Bounding box prediction data:
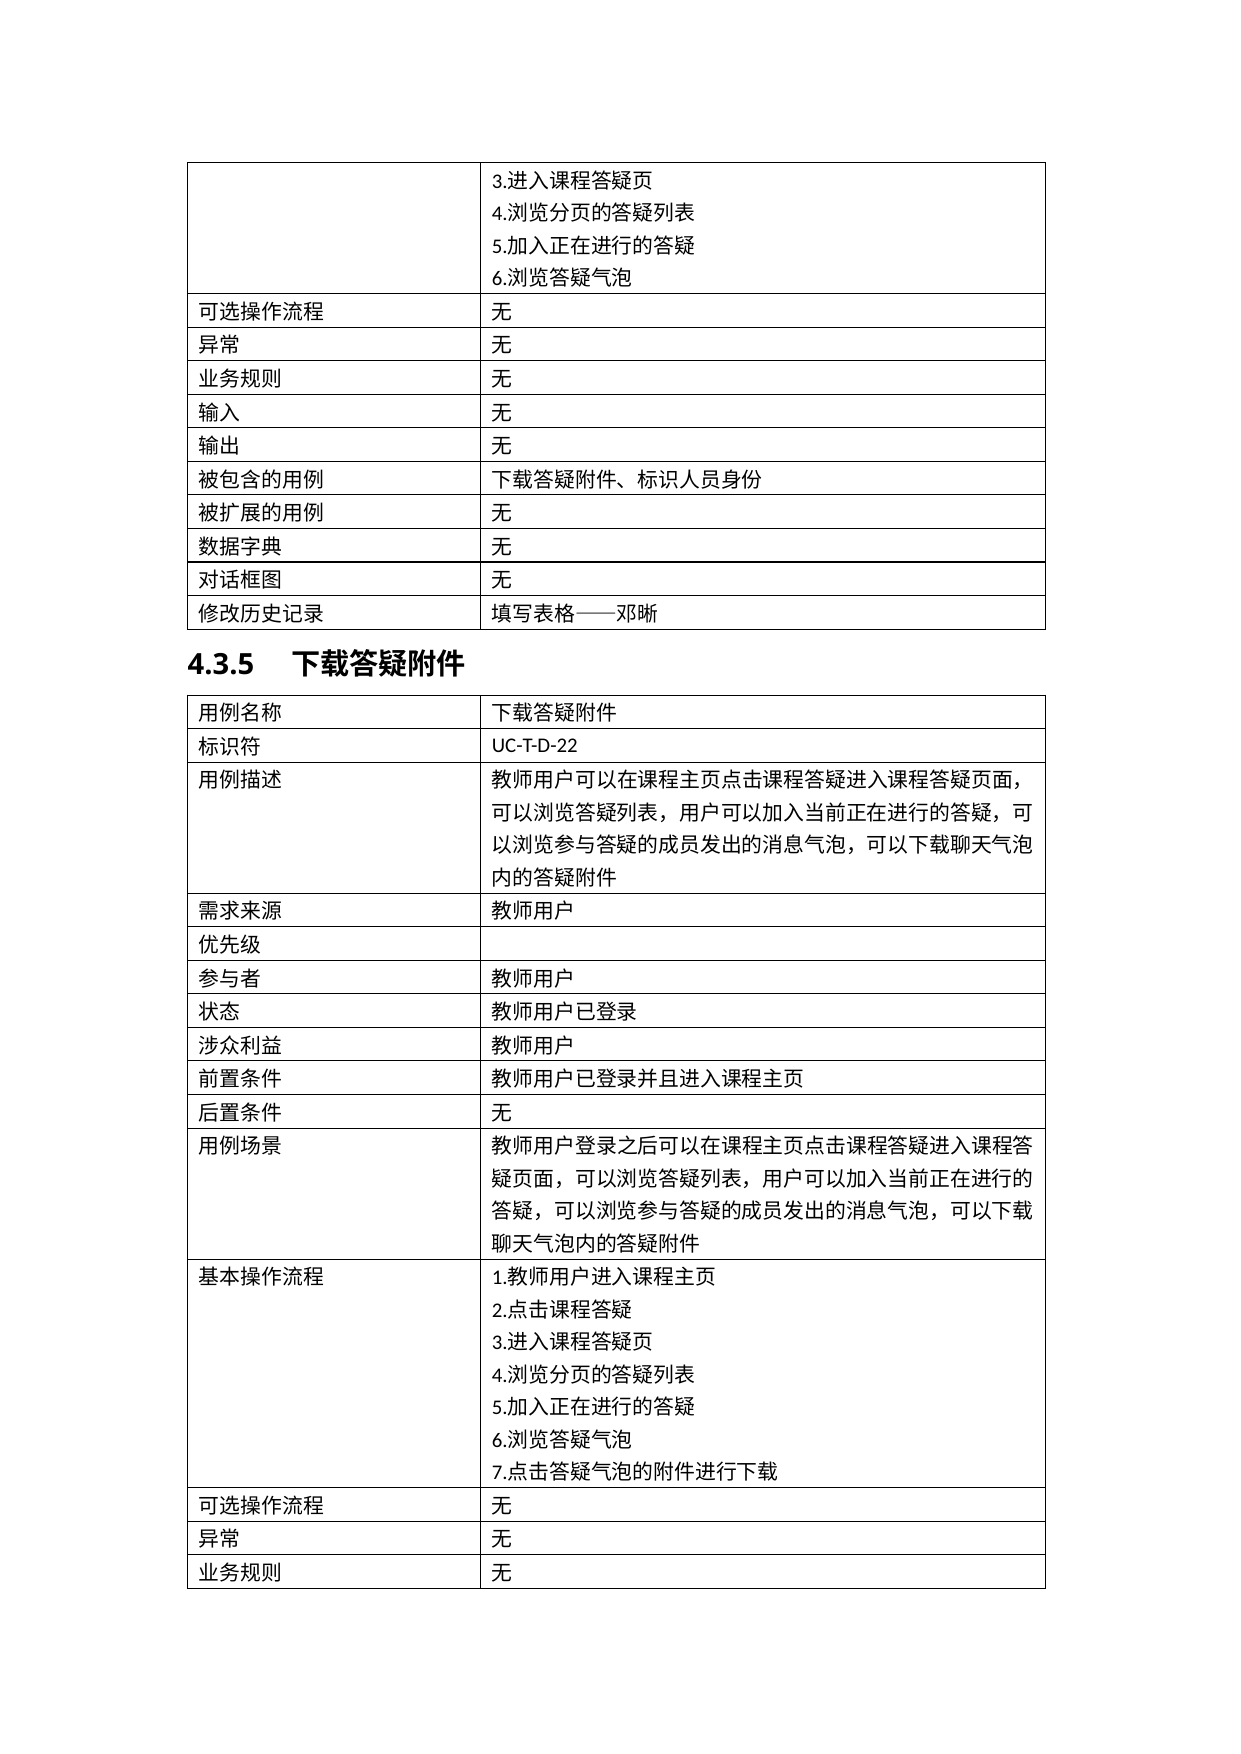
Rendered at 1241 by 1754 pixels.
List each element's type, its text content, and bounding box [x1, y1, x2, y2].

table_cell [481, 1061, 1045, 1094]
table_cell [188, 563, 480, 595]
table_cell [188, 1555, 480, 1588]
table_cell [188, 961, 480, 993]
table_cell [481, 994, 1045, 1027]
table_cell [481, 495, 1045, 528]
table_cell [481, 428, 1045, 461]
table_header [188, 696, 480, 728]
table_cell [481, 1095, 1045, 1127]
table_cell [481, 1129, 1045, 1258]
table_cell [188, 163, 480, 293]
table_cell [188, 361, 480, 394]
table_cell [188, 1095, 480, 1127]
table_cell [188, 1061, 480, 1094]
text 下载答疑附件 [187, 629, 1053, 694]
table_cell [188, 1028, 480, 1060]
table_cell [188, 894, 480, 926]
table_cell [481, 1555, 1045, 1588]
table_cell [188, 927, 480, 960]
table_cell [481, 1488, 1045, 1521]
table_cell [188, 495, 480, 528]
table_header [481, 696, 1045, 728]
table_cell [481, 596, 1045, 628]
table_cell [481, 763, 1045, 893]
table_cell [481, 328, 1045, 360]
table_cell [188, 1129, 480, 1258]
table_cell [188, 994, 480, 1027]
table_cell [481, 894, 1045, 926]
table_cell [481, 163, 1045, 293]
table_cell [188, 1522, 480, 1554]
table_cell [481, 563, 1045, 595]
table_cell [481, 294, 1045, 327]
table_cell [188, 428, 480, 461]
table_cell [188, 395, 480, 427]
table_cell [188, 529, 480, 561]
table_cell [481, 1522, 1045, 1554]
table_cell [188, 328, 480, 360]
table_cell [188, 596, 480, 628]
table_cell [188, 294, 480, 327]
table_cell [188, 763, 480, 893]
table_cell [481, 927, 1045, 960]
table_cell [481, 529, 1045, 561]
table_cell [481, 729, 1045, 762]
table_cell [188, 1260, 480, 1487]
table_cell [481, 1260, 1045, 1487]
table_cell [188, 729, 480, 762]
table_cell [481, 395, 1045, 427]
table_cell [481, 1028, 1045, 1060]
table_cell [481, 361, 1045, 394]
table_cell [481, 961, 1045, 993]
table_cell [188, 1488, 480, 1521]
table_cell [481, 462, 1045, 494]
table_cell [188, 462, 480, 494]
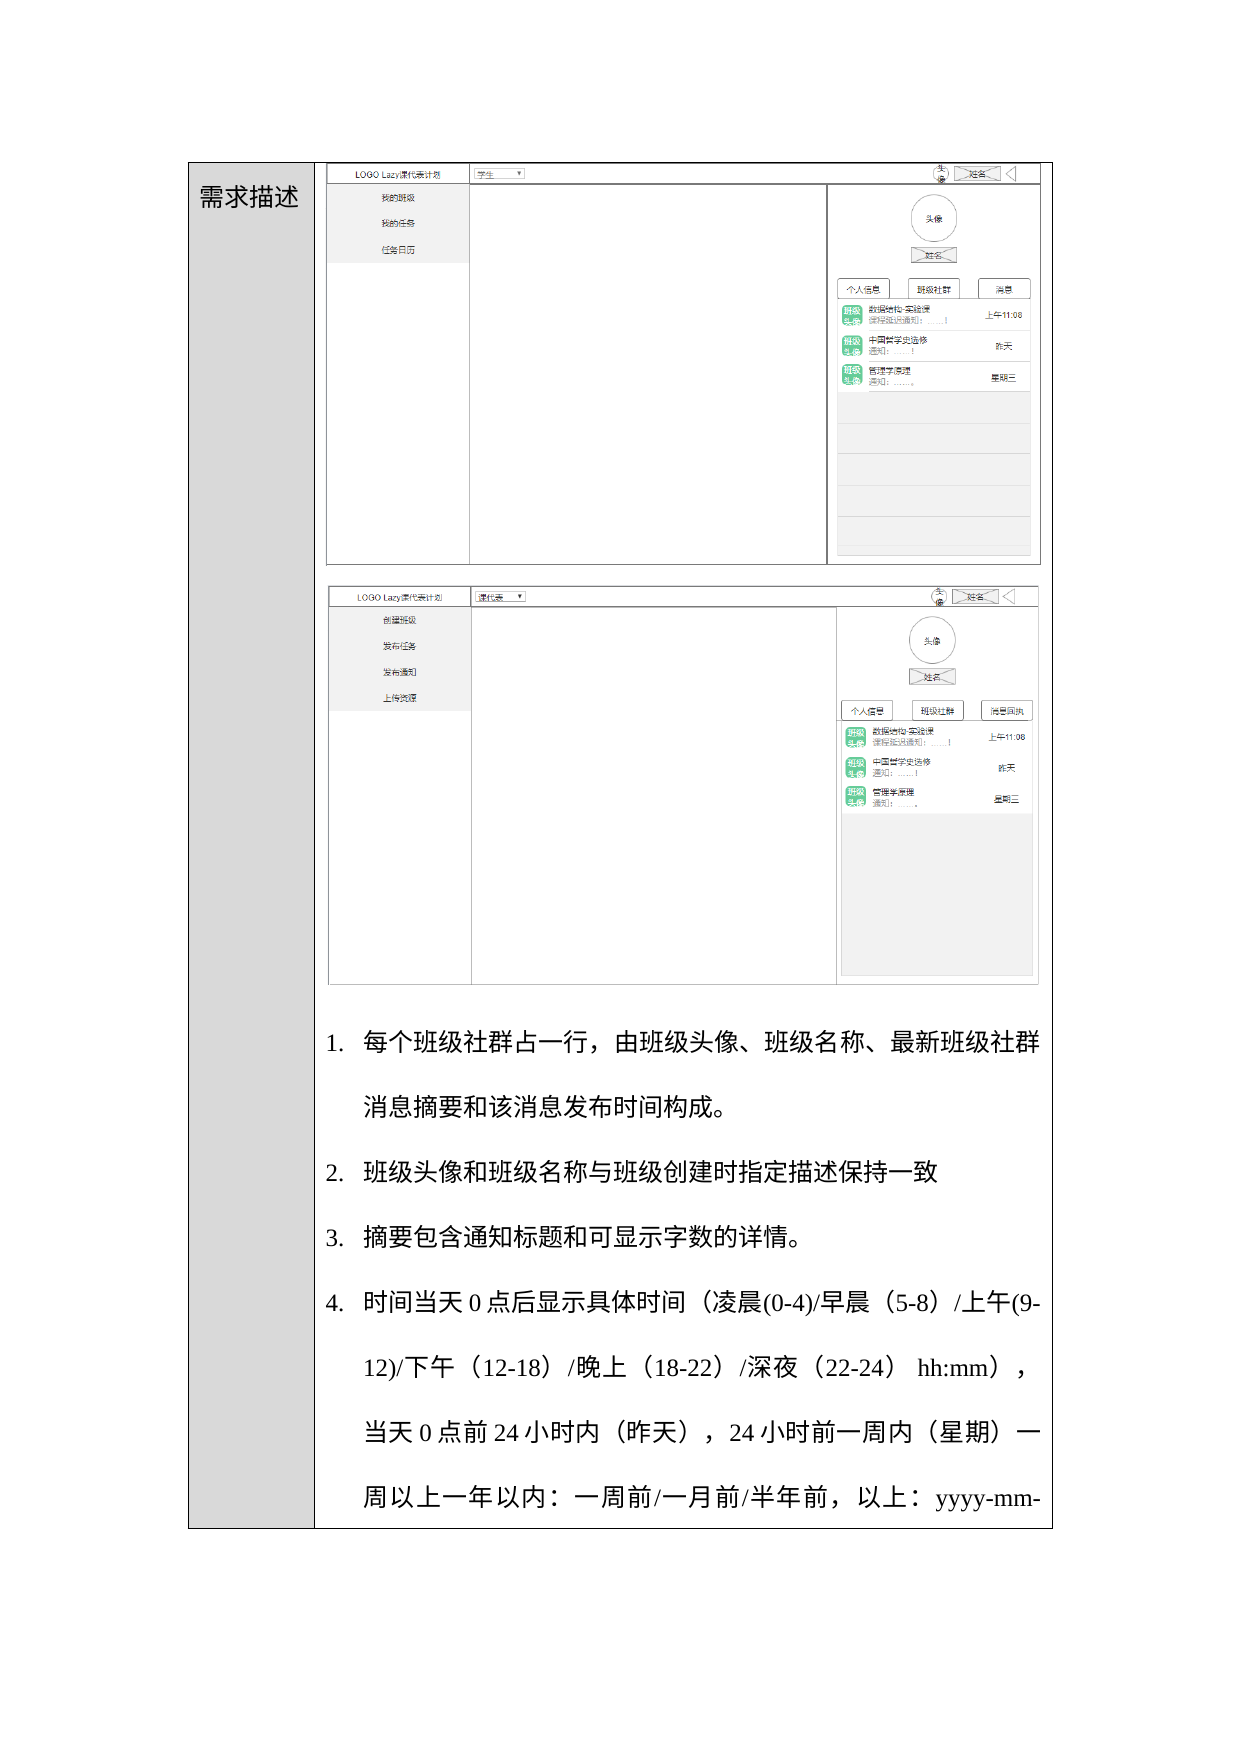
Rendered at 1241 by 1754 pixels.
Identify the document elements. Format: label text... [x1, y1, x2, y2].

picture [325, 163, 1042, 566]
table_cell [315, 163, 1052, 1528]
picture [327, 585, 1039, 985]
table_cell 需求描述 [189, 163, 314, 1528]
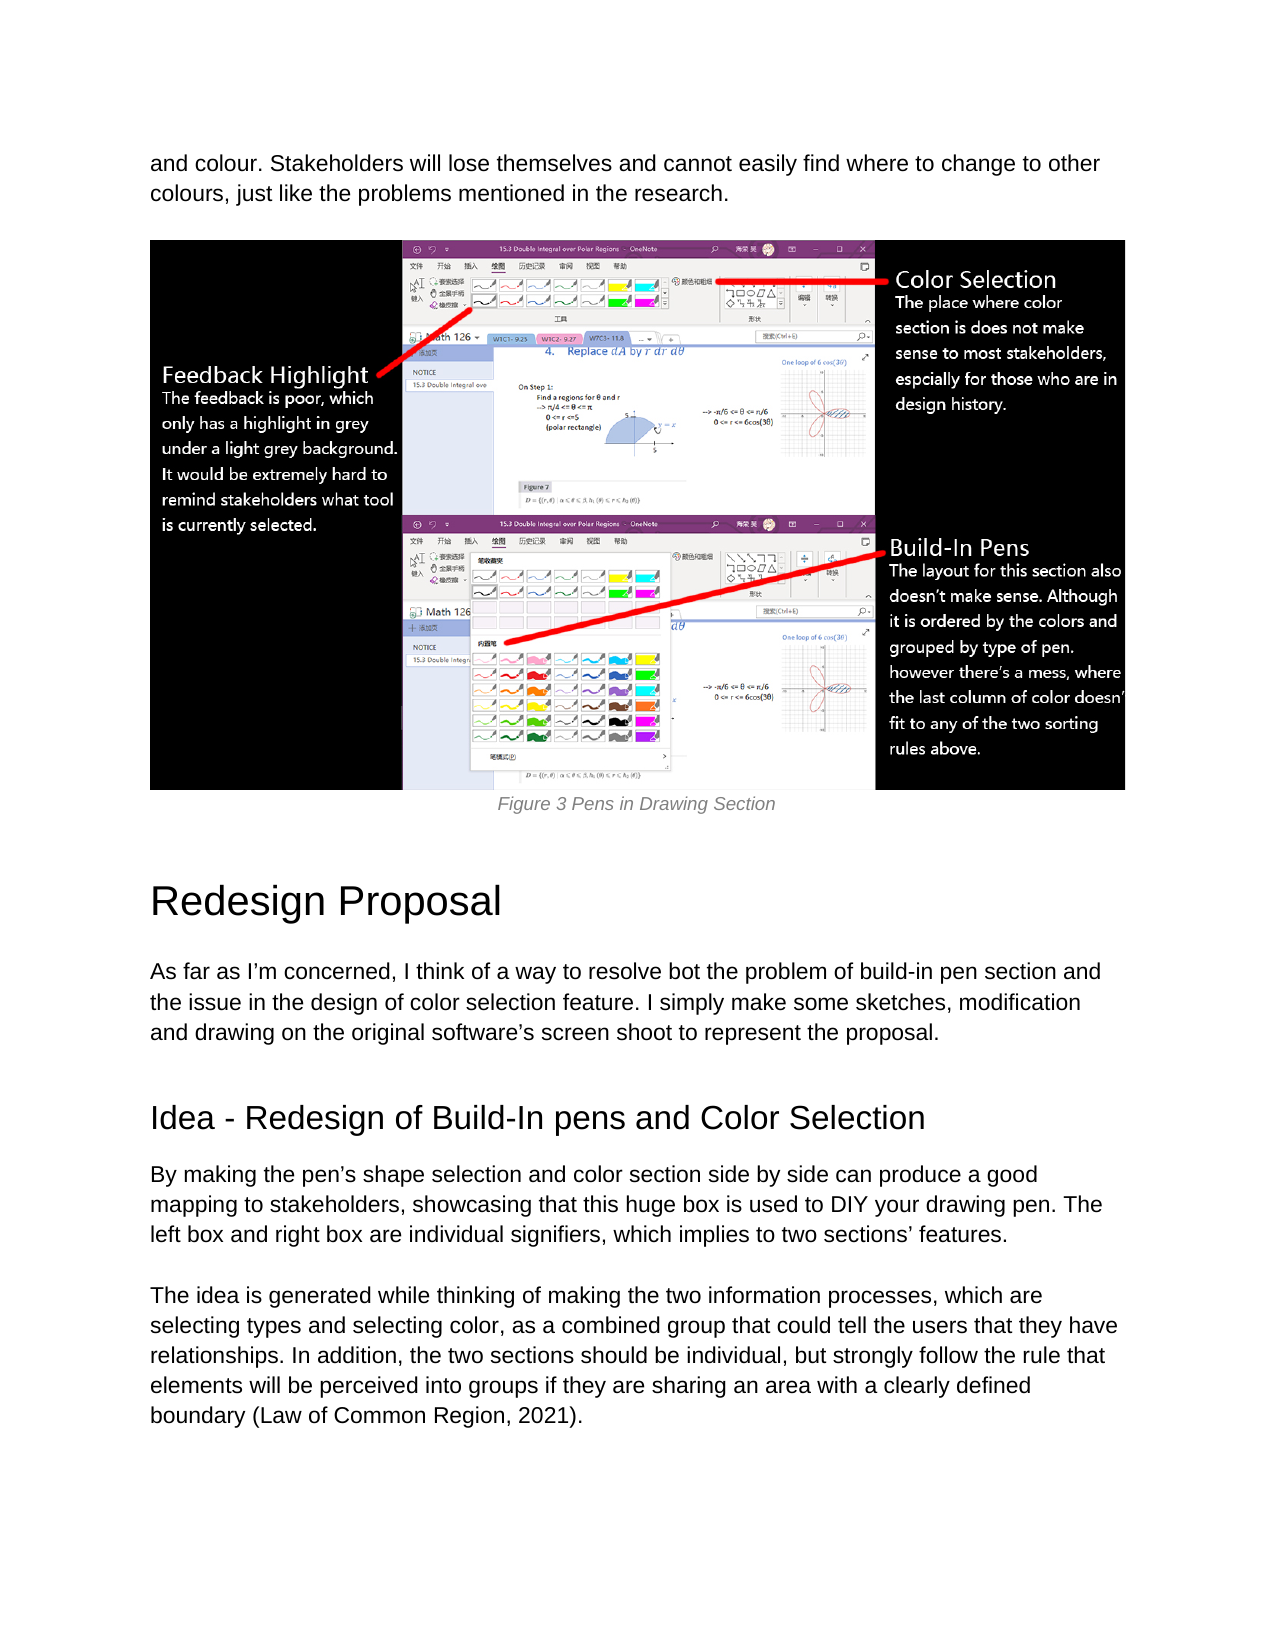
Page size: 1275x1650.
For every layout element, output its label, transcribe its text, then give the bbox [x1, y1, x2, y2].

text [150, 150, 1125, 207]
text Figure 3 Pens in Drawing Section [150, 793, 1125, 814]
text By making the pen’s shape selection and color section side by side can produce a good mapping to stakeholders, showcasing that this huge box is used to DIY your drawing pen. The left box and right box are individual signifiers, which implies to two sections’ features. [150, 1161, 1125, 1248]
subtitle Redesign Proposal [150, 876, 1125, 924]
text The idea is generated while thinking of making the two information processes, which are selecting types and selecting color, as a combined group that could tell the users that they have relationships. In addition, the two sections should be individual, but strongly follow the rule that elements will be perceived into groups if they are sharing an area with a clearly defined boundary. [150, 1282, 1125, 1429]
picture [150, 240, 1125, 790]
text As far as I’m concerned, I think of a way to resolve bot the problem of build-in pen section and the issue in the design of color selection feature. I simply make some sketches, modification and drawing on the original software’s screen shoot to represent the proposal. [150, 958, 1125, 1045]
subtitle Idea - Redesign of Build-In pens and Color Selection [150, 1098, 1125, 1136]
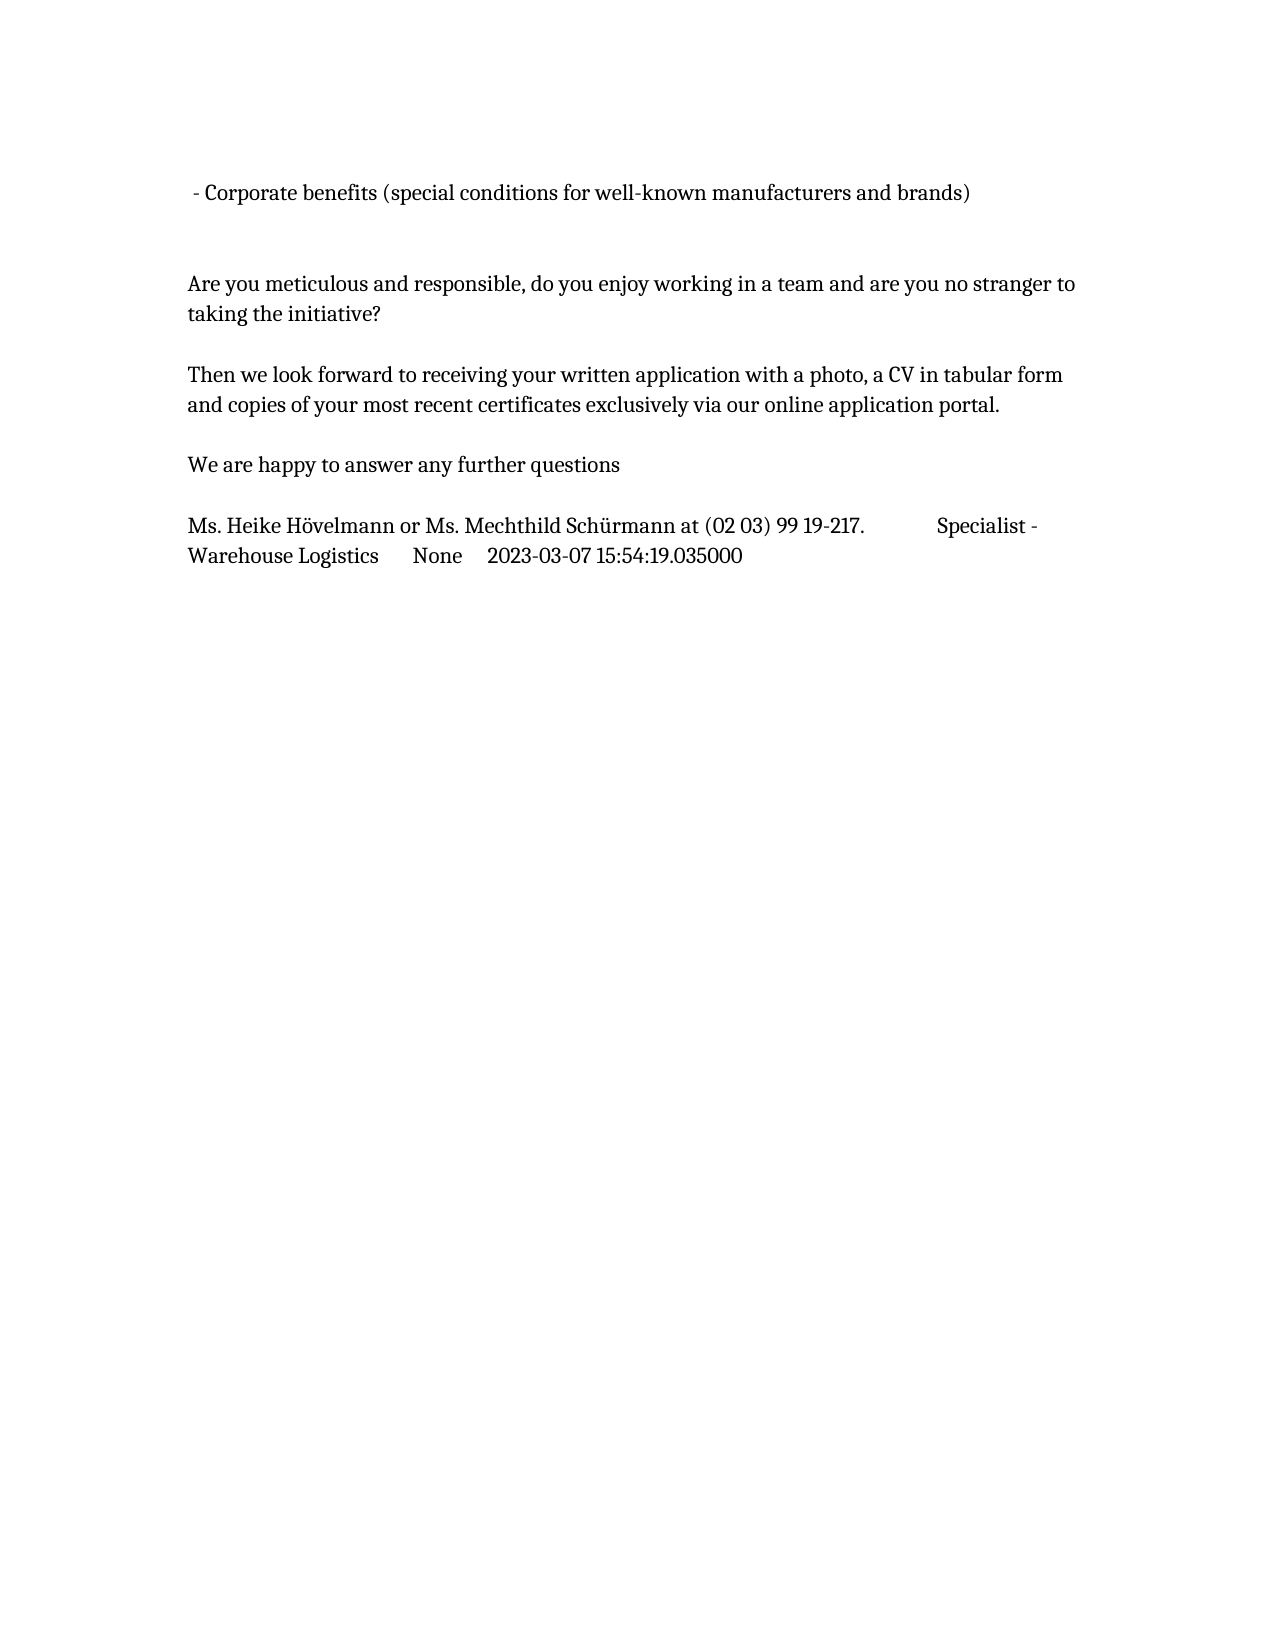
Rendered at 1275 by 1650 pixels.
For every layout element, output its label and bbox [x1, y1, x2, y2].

Exercise: Begin at the first line of the entries above and return each line exactly, stopping after the line that contains "table_cell [481, 395, 1045, 427]". Pictures do not belong in the copy.

Your response:
Rendered at 1241 by 1754 pixels.
List each element's type, its text content, and bounding box [x1, y1, x2, y2].

table_cell [481, 1061, 1045, 1094]
table_cell [188, 563, 480, 595]
table_cell [188, 1555, 480, 1588]
table_cell [188, 961, 480, 993]
table_cell [481, 994, 1045, 1027]
table_cell [481, 495, 1045, 528]
table_cell [481, 428, 1045, 461]
table_header [188, 696, 480, 728]
table_cell [481, 1095, 1045, 1127]
table_cell [481, 1129, 1045, 1258]
table_cell [188, 163, 480, 293]
table_cell [188, 361, 480, 394]
table_cell [188, 1095, 480, 1127]
table_cell [188, 1061, 480, 1094]
text 下载答疑附件 [187, 629, 1053, 694]
table_cell [188, 1028, 480, 1060]
table_cell [188, 894, 480, 926]
table_cell [481, 1555, 1045, 1588]
table_cell [188, 927, 480, 960]
table_cell [481, 1488, 1045, 1521]
table_cell [188, 495, 480, 528]
table_header [481, 696, 1045, 728]
table_cell [481, 596, 1045, 628]
table_cell [481, 763, 1045, 893]
table_cell [481, 328, 1045, 360]
table_cell [188, 1129, 480, 1258]
table_cell [188, 994, 480, 1027]
table_cell [481, 894, 1045, 926]
table_cell [481, 163, 1045, 293]
table_cell [188, 1522, 480, 1554]
table_cell [481, 563, 1045, 595]
table_cell [481, 294, 1045, 327]
table_cell [188, 428, 480, 461]
table_cell [188, 395, 480, 427]
table_cell [188, 529, 480, 561]
table_cell [481, 1522, 1045, 1554]
table_cell [188, 328, 480, 360]
table_cell [188, 596, 480, 628]
table_cell [188, 294, 480, 327]
table_cell [188, 763, 480, 893]
table_cell [481, 927, 1045, 960]
table_cell [481, 529, 1045, 561]
table_cell [481, 729, 1045, 762]
table_cell [188, 1260, 480, 1487]
table_cell [481, 1260, 1045, 1487]
table_cell [188, 729, 480, 762]
table_cell [481, 395, 1045, 427]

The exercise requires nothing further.